§ WHAT YOU NEED TO DO
Set out every one of the lines below as a numbered list, skipping any blank lines. Leave the pictures out of your answer.

Data pulled from a collection
[Start of Attachment]
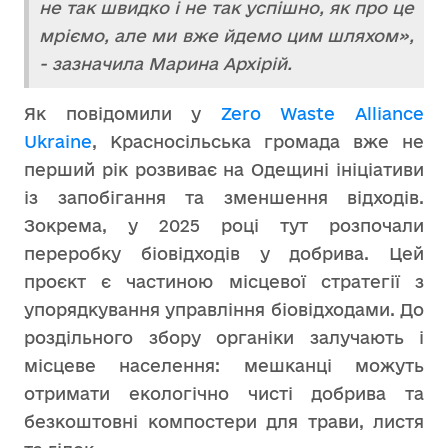
не так швидко і не так успішно, як про це
мріємо, але ми вже йдемо цим шляхом»,
- зазначила Марина Архірій.
Як повідомили у
Zero Waste Alliance
Ukraine
, Красносільська громада вже не
перший рік розвиває на Одещині ініціативи
із запобігання та зменшення відходів.
Зокрема, у 2025 році тут розпочали
переробку біовідходів у добрива. Цей
проєкт є частиною місцевої стратегії з
упорядкування управління біовідходами. До
роздільного збору органіки залучають і
місцеве населення: мешканці можуть
отримати екологічно чисті добрива та
безкоштовні компостери для трави, листя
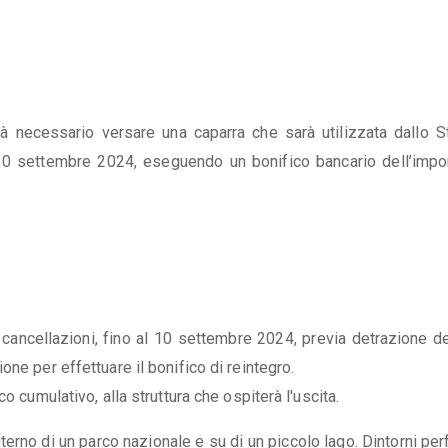
rà necessario versare una caparra che sarà utilizzata dallo S
il 10 settembre 2024, eseguendo un bonifico bancario dell’impo
i cancellazioni, fino al 10 settembre 2024, previa detrazione d
ne per effettuare il bonifico di reintegro.
o cumulativo, alla struttura che ospiterà l'uscita.
interno di un parco nazionale e su di un piccolo lago. Dintorni per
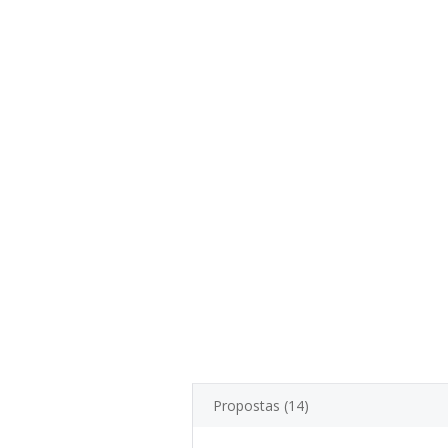
Propostas (14)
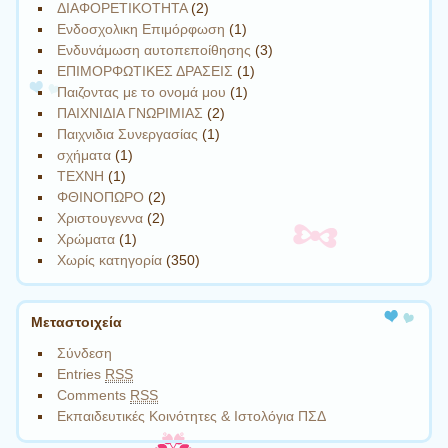
ΔΙΑΦΟΡΕΤΙΚΟΤΗΤΑ
(2)
Ενδοσχολικη Επιμόρφωση
(1)
Ενδυνάμωση αυτοπεποίθησης
(3)
ΕΠΙΜΟΡΦΩΤΙΚΕΣ ΔΡΑΣΕΙΣ
(1)
Παιζοντας με το ονομά μου
(1)
ΠΑΙΧΝΙΔΙΑ ΓΝΩΡΙΜΙΑΣ
(2)
Παιχνιδια Συνεργασίας
(1)
σχήματα
(1)
ΤΕΧΝΗ
(1)
ΦΘΙΝΟΠΩΡΟ
(2)
Χριστουγεννα
(2)
Χρώματα
(1)
Χωρίς κατηγορία
(350)
Μεταστοιχεία
Σύνδεση
Entries
RSS
Comments
RSS
Εκπαιδευτικές Κοινότητες & Ιστολόγια ΠΣΔ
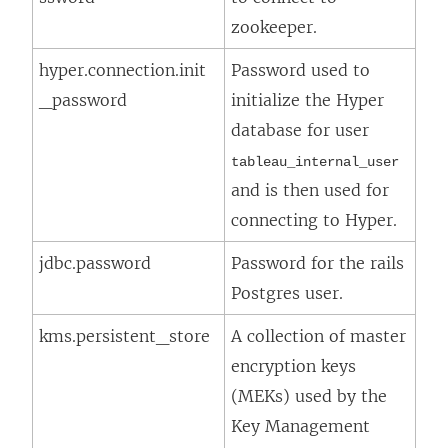
zookeeper.
hyper.connection.init
Password used to
_password
initialize the Hyper
database for user
tableau_internal_user
and is then used for
connecting to Hyper.
jdbc.password
Password for the rails
Postgres user.
kms.persistent_store
A collection of master
encryption keys
(MEKs) used by the
Key Management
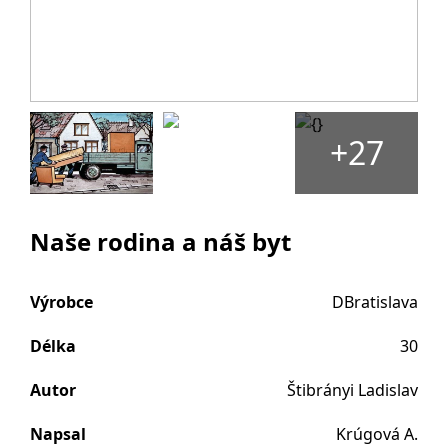
+27
Naše rodina a náš byt
Výrobce
DBratislava
Délka
30
Autor
Štibrányi Ladislav
Napsal
Krúgová A.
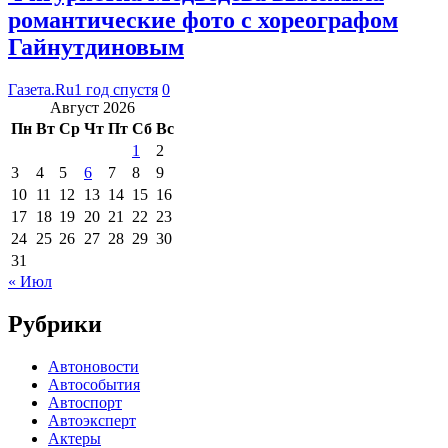
романтические фото с хореографом
Гайнутдиновым
Газета.Ru
1 год спустя
0
Август 2026
Пн
Вт
Ср
Чт
Пт
Сб
Вс
1
2
3
4
5
6
7
8
9
10
11
12
13
14
15
16
17
18
19
20
21
22
23
24
25
26
27
28
29
30
31
« Июл
Рубрики
Автоновости
Автособытия
Автоспорт
Автоэксперт
Актеры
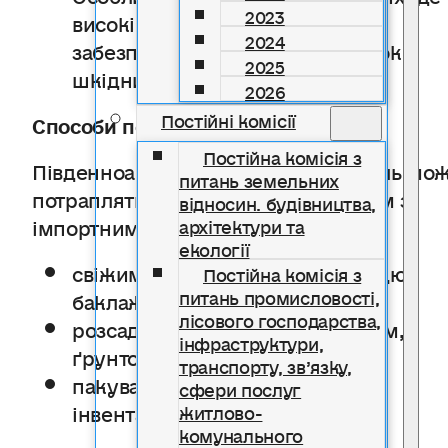
2023
високі температура й вологість
2024
забезпечують стрімкий розвиток
2025
шкідника.
2026
Постійні комісії
Способи поширення
Постійна комісія з
Південноамериканська томатна міль мо
питань земельних
потрапляти та поширюватися разом з
відносин. будівництва,
імпортними:
архітектури та
екології
свіжими плодами томатів, перцю,
Постійна комісія з
питань промисловості,
баклажанів;
лісового господарства,
розсадою, садивним матеріалом,
інфраструктури,
ґрунтом;
транспорту, зв’язку,
пакувальними матеріалами,
сфери послуг
інвентарем.
житлово-
комунального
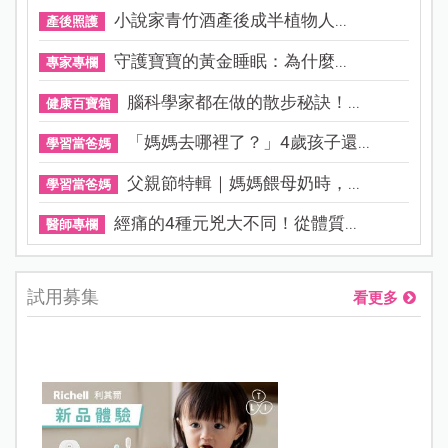
小說家青竹酒產後成半植物人...
產後照護
守護寶寶的黃金睡眠：為什麼...
專家專欄
腦科學家都在做的散步秘訣！...
健康百寶箱
「媽媽去哪裡了？」4歲孩子還...
學習當爸媽
父親節特輯｜媽媽餵母奶時，...
學習當爸媽
經痛的4種元兇大不同！從體質...
醫師專欄
試用募集
看更多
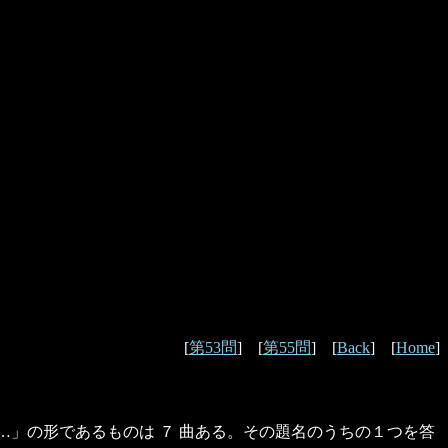
[
第53問
] [
第55問
] [
Back
] [
Home
]
s……」の形であるものは ７ 曲ある。その題名のうちの１つを答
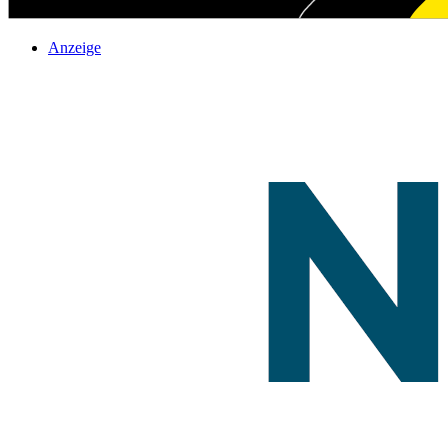
Anzeige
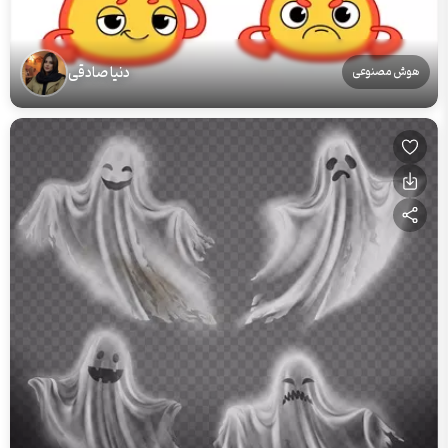
دنیا صادقی
هوش مصنوعی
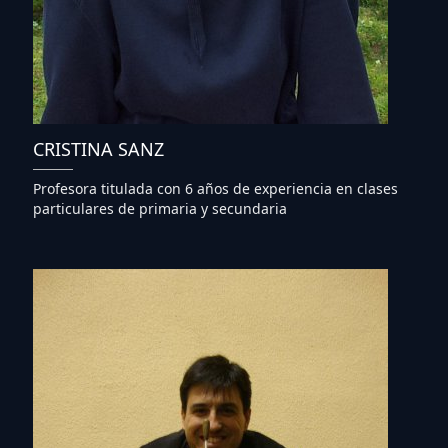
CRISTINA SANZ
Profesora titulada con 6 años de experiencia en clases
particulares de primaria y secundaria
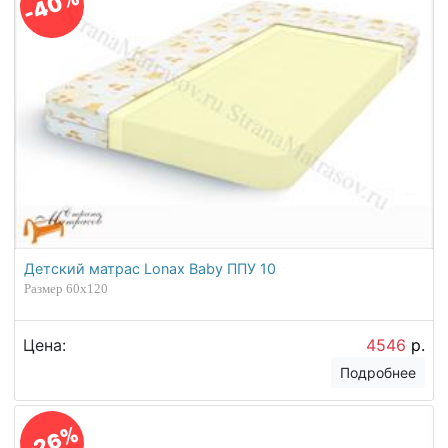
-40%
Детский матрас Lonax Baby ППУ 10
Размер 60х120
Цена:
4546
р.
Подробнее
-26%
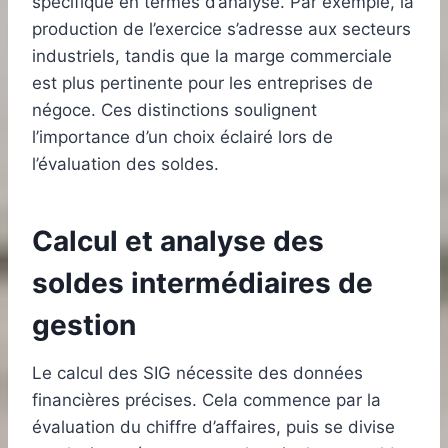
spécifique en termes d’analyse. Par exemple, la
production de l’exercice s’adresse aux secteurs
industriels, tandis que la marge commerciale
est plus pertinente pour les entreprises de
négoce. Ces distinctions soulignent
l’importance d’un choix éclairé lors de
l’évaluation des soldes.
Calcul et analyse des
soldes intermédiaires de
gestion
Le calcul des SIG nécessite des données
financières précises. Cela commence par la
évaluation du chiffre d’affaires, puis se divise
[End of Attachment]
§ SOLUTION TO THIS PROBLEM
1. не так швидко і не так успішно, як про це
2. мріємо, але ми вже йдемо цим шляхом»,
3. - зазначила Марина Архірій.
4. Як повідомили у
5. Zero Waste Alliance
6. Ukraine
7. , Красносільська громада вже не
8. перший рік розвиває на Одещині ініціативи
9. із запобігання та зменшення відходів.
10. Зокрема, у 2025 році тут розпочали
11. переробку біовідходів у добрива. Цей
12. проєкт є частиною місцевої стратегії з
13. упорядкування управління біовідходами. До
14. роздільного збору органіки залучають і
15. місцеве населення: мешканці можуть
16. отримати екологічно чисті добрива та
17. безкоштовні компостери для трави, листя
18. rà necessario versare una caparra che sarà utilizzata dallo S
19. il 10 settembre 2024, eseguendo un bonifico bancario dell’impo
20. i cancellazioni, fino al 10 settembre 2024, previa detrazione d
21. ne per effettuare il bonifico di reintegro.
22. o cumulativo, alla struttura che ospiterà l'uscita.
23. interno di un parco nazionale e su di un piccolo lago. Dintorni per
24. Propostas (14)
25. ΔΙΑΦΟΡΕΤΙΚΟΤΗΤΑ
26. (2)
27. Ενδοσχολικη Επιμόρφωση
28. (1)
29. Ενδυνάμωση αυτοπεποίθησης
30. (3)
31. ΕΠΙΜΟΡΦΩΤΙΚΕΣ ΔΡΑΣΕΙΣ
32. (1)
33. Παιζοντας με το ονομά μου
34. (1)
35. ΠΑΙΧΝΙΔΙΑ ΓΝΩΡΙΜΙΑΣ
36. (2)
37. Παιχνιδια Συνεργασίας
38. (1)
39. σχήματα
40. (1)
41. ΤΕΧΝΗ
42. (1)
43. ΦΘΙΝΟΠΩΡΟ
44. (2)
45. Χριστουγεννα
46. (2)
47. Χρώματα
48. (1)
49. Χωρίς κατηγορία
50. (350)
51. Μεταστοιχεία
52. Σύνδεση
53. Entries
54. RSS
55. Comments
56. RSS
57. Εκπαιδευτικές Κοινότητες & Ιστολόγια ΠΣΔ
58. zookeeper.
59. hyper.connection.init
60. Password used to
61. _password
62. initialize the Hyper
63. database for user
64. tableau_internal_user
65. and is then used for
66. connecting to Hyper.
67. jdbc.password
68. Password for the rails
69. Postgres user.
70. kms.persistent_store
71. A collection of master
72. encryption keys
73. (MEKs) used by the
74. Key Management
75. +27
76. Naše rodina a náš byt
77. Výrobce
78. DBratislava
79. Délka
80. 30
81. Autor
82. Štibrányi Ladislav
83. Napsal
84. Krúgová A.
85. романтические фото с хореографом
86. Гайнутдиновым
87. Газета.Ru
88. 1 год спустя
89. 0
90. Август 2026
91. Пн
92. Вт
93. Ср
94. Чт
95. Пт
96. Сб
97. Вс
98. 1
99. 2
100. 3
101. 4
102. 5
103. 6
104. 7
105. 8
106. 9
107. 10
108. 11
109. 12
110. 13
111. 14
112. 15
113. 16
114. 17
115. 18
116. 19
117. 20
118. 21
119. 22
120. 23
121. 24
122. 25
123. 26
124. 27
125. 28
126. 29
127. 30
128. 31
129. « Июл
130. Рубрики
131. Автоновости
132. Автособытия
133. Автоспорт
134. Автоэксперт
135. Актеры
136. 2023
137. високі температура й вологість
138. 2024
139. забезпечують стрімкий розвиток
140. 2025
141. шкідника.
142. 2026
143. Постійні комісії
144. Способи поширення
145. Постійна комісія з
146. Південноамериканська томатна міль мо
147. питань земельних
148. потрапляти та поширюватися разом з
149. відносин. будівництва,
150. імпортними:
151. архітектури та
152. екології
153. свіжими плодами томатів, перцю,
154. Постійна комісія з
155. питань промисловості,
156. баклажанів;
157. лісового господарства,
158. розсадою, садивним матеріалом,
159. інфраструктури,
160. ґрунтом;
161. транспорту, зв’язку,
162. пакувальними матеріалами,
163. сфери послуг
164. інвентарем.
165. житлово-
166. комунального
167. 小說家青竹酒產後成半植物人...
168. 產後照護
169. 守護寶寶的黃金睡眠：為什麼...
170. 專家專欄
171. 腦科學家都在做的散步秘訣！...
172. 健康百寶箱
173. 「媽媽去哪裡了？」4歲孩子還...
174. 學習當爸媽
175. 父親節特輯｜媽媽餵母奶時，...
176. 學習當爸媽
177. 經痛的4種元兇大不同！從體質...
178. 醫師專欄
179. 試用募集
180. 看更多
181. [
182. 第53問
183. ] [
184. 第55問
185. ] [
186. Back
187. ] [
188. Home
189. ]
190. s……」の形であるものは ７ 曲ある。その題名のうちの１つを答
191. Anzeige
192. دنیا صادقی
193. هوش مصنوعی
194. CRISTINA SANZ
195. Profesora titulada con 6 años de experiencia en clases
196. particulares de primaria y secundaria
197. -40%
198. Детский матрас Lonax Baby ППУ 10
199. Размер 60х120
200. Цена:
201. 4546
202. р.
203. Подробнее
204. -26%
205. spécifique en termes d’analyse. Par exemple, la
206. production de l’exercice s’adresse aux secteurs
207. industriels, tandis que la marge commerciale
208. est plus pertinente pour les entreprises de
209. négoce. Ces distinctions soulignent
210. l’importance d’un choix éclairé lors de
211. l’évaluation des soldes.
212. Calcul et analyse des
213. soldes intermédiaires de
214. gestion
215. Le calcul des SIG nécessite des données
216. financières précises. Cela commence par la
217. évaluation du chiffre d’affaires, puis se divise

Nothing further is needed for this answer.